Photographs and Social Networking

  • Foster carers should take photographs of the child so that there is a record for the child of their childhood and they should allow any photographs to be taken whose circulation does not refer to them as foster child, having regard for any requirements in the placement plan.
  • Decisions about using mobile phones and social networking sites should be discussed and agreed in advance in the context of e-safety and the child’s history, taking into account the prevalence of social networking in the community.

Carers Absence From the Home

  • In the absence of the foster carer, Islington expects and prefers that foster carers can make arrangements within their friends and family network for someone to care for the young person rather than the child go to strangers. A DBS check is not necessarily required.

The Children act statutory guidance for fostering services regulations 2011 p15-18 para 3.19 to 3.22

Delegation of authority; Amendments to the children act 1989 guidance and regs. July 13

7. Making Decisions about Overnight Stays

In making decisions about whether or not to permit a looked after child to stay overnight with a friend or to have a holiday with their friends or with relatives of their foster carers, or to go on a school trip, the following factors should be considered:

  • Whether there are any relevant restrictions contained for exceptional reasons in the child’s care plan, including the placement plan.
  • Whether there are any court orders which restrict the child from making a particular overnight stay, visit or holiday.
  • Whether there are any factors in the child’s past experiences or behaviour which would preclude the overnight stay, visit or holiday.
  • Whether there are any grounds for concern that the child may be at significant risk in the household concerned or from the activities proposed.
  • The age and level of understanding of the child concerned.
  • What is known about the reasons for the overnight stay, visit or holiday.
  • The length of the stay.

If in doubt about the appropriate decision or if there is reason to consider that a child may be at specific risk in staying in a particular household, the foster carers should consult the social worker for advice. The child and their carers should always be told of the criteria that will be used to make decisions about overnight stays, visits and holidays.

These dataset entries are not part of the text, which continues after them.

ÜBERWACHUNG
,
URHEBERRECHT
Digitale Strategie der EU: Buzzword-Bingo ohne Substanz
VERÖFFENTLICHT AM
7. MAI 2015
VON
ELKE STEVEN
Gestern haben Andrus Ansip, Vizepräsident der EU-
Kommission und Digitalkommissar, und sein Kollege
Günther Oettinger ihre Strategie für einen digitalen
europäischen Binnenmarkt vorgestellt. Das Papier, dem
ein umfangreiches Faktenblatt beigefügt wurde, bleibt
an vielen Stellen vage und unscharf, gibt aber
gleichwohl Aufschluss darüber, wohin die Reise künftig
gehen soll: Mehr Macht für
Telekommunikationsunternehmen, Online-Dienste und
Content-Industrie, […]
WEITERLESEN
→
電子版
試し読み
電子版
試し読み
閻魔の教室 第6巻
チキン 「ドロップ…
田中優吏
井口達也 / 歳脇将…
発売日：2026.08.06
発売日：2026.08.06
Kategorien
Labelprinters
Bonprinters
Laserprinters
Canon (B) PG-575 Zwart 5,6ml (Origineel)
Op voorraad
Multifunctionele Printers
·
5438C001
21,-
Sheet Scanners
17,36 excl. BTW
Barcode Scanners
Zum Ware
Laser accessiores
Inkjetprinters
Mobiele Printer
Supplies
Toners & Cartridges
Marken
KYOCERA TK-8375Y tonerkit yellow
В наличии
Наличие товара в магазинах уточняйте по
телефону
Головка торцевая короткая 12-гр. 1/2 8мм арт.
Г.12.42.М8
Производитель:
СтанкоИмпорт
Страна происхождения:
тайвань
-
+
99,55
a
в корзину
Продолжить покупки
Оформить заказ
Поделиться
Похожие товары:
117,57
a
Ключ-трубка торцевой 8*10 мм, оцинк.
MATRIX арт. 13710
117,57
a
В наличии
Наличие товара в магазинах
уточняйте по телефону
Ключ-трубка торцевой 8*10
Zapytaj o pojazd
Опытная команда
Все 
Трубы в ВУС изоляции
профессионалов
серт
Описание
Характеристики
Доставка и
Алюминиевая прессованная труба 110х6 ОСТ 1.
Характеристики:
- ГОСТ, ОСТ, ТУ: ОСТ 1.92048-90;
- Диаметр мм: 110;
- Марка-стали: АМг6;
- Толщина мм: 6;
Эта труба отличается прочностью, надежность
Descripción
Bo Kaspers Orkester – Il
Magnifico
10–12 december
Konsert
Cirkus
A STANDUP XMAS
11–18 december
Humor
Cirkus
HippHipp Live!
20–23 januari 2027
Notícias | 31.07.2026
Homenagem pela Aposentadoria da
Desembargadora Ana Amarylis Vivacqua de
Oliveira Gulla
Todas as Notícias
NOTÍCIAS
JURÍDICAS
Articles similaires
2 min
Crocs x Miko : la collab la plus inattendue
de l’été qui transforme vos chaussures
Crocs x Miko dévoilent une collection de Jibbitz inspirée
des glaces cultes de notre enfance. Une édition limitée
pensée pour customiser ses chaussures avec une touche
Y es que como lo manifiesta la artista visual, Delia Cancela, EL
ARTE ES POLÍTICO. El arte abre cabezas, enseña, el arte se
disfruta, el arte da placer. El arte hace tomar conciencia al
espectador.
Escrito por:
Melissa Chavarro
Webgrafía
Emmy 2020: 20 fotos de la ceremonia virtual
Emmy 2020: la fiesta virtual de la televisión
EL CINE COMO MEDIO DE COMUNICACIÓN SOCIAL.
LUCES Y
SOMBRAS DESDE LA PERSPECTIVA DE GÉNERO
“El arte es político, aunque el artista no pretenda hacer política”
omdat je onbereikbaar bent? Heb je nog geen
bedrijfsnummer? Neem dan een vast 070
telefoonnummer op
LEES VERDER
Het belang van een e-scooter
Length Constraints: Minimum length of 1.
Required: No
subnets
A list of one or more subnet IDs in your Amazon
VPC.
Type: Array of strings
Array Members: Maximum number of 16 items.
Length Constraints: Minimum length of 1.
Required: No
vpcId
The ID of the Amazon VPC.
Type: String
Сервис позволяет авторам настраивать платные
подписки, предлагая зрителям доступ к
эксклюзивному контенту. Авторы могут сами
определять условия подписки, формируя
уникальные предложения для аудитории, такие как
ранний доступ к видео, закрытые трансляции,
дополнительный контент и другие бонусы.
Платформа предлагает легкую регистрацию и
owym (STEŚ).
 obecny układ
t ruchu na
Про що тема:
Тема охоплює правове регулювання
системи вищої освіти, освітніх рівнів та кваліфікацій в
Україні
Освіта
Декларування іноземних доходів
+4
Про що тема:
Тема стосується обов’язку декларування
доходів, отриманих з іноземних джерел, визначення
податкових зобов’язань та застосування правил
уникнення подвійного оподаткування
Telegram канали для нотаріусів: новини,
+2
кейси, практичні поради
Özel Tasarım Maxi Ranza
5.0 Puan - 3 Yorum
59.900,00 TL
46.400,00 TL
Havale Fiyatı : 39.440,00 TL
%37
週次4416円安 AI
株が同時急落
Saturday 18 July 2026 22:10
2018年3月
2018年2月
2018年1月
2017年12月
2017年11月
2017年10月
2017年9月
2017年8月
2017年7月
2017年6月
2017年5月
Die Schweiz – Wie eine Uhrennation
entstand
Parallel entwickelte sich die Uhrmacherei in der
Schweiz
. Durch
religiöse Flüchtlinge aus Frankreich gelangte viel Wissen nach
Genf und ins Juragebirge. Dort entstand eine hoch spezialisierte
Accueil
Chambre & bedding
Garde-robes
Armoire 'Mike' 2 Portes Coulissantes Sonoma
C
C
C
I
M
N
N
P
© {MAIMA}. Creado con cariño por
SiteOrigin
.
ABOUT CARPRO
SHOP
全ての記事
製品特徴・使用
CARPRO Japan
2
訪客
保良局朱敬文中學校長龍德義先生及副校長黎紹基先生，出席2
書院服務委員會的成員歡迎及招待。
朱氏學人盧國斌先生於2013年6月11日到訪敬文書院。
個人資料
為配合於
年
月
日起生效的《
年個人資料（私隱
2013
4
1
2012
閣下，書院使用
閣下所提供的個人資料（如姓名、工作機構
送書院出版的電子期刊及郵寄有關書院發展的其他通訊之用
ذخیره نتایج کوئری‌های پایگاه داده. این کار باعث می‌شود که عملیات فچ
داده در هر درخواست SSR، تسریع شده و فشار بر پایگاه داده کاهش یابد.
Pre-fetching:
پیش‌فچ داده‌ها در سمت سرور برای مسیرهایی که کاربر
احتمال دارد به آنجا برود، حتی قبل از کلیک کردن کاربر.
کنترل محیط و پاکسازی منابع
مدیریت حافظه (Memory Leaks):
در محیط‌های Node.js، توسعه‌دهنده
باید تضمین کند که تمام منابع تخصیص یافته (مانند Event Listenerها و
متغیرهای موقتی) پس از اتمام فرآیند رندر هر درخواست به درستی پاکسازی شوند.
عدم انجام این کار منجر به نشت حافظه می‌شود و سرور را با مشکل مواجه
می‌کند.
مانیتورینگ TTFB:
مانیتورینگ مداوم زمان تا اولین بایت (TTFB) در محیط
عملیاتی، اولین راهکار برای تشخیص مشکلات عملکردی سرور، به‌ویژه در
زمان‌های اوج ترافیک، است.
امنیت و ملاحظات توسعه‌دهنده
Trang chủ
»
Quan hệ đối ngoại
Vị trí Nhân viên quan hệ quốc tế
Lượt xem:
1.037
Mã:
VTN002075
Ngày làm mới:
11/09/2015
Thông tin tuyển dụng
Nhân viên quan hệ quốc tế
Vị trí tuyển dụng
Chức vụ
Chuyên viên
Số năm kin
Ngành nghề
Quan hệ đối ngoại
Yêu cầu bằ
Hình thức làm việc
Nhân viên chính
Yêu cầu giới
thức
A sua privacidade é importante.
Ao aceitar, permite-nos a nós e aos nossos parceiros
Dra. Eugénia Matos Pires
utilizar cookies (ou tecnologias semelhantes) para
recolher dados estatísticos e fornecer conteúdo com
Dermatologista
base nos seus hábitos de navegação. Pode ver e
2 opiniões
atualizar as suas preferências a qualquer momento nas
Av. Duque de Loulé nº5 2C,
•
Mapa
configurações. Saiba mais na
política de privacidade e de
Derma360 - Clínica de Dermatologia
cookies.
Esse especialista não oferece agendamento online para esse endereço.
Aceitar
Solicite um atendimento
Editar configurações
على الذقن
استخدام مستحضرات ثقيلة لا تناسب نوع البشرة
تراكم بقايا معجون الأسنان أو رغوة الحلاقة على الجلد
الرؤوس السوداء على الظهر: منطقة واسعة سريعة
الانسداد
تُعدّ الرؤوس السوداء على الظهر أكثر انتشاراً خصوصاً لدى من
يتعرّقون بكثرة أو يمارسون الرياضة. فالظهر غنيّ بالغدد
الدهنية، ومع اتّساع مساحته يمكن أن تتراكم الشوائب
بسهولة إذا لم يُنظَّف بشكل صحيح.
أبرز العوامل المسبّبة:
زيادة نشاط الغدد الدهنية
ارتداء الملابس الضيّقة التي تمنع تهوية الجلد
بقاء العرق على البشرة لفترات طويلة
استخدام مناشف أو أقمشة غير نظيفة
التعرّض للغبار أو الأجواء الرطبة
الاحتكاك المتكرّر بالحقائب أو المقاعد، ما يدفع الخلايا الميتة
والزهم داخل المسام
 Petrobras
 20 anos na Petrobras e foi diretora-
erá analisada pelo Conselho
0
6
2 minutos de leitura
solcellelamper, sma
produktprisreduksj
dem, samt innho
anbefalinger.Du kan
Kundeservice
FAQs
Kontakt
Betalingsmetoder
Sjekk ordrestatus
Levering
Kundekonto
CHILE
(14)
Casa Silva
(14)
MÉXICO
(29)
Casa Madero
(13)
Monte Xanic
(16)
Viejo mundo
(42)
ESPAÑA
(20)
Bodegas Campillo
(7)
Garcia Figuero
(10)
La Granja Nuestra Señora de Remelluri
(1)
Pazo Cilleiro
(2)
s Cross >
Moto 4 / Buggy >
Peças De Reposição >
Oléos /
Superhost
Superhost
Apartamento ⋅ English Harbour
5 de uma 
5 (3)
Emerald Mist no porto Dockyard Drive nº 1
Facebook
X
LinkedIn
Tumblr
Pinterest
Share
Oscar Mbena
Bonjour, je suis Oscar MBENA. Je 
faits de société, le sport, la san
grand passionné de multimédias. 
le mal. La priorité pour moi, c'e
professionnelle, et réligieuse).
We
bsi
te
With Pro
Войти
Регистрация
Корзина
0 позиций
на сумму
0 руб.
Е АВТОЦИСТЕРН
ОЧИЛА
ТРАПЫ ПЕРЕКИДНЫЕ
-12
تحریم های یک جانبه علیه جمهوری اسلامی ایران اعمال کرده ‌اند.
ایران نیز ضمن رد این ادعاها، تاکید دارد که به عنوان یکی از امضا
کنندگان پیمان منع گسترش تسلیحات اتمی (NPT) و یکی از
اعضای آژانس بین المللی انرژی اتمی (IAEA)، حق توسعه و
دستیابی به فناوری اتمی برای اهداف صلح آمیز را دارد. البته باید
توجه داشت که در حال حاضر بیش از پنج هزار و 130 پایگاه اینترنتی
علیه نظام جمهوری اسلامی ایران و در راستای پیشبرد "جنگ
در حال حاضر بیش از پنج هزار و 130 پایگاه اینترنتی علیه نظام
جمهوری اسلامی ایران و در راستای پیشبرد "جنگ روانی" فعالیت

Foster carers should always have contact details for the household in which the child will be staying. They should also make contact with the household beforehand, as would any good parent, to assist in assessing the request and to confirm arrangements and to ensure that the household where the child will be staying have, in turn, the contact details of the foster carer(s).

There is no statutory duty for Criminal Records Bureau (CRB) disclosures to be sought in relation to adults in a private household where a child may stay overnight or visit, or who the child may accompany on a holiday or on a school trip. CRB checks should not normally be sought as a precondition. There is no requirement that where a looked after child visits or spends a holiday with their foster carer’s friends or relative that the individual must be approved as a local authority foster carer, as the child will remain formally placed with their usual foster carers.

More detailed guidance about care planning and the placement plan can be found in Standard 3 - Understand Health and Safety, and Healthy Care of Volume 2, Statutory guidance for fostering services.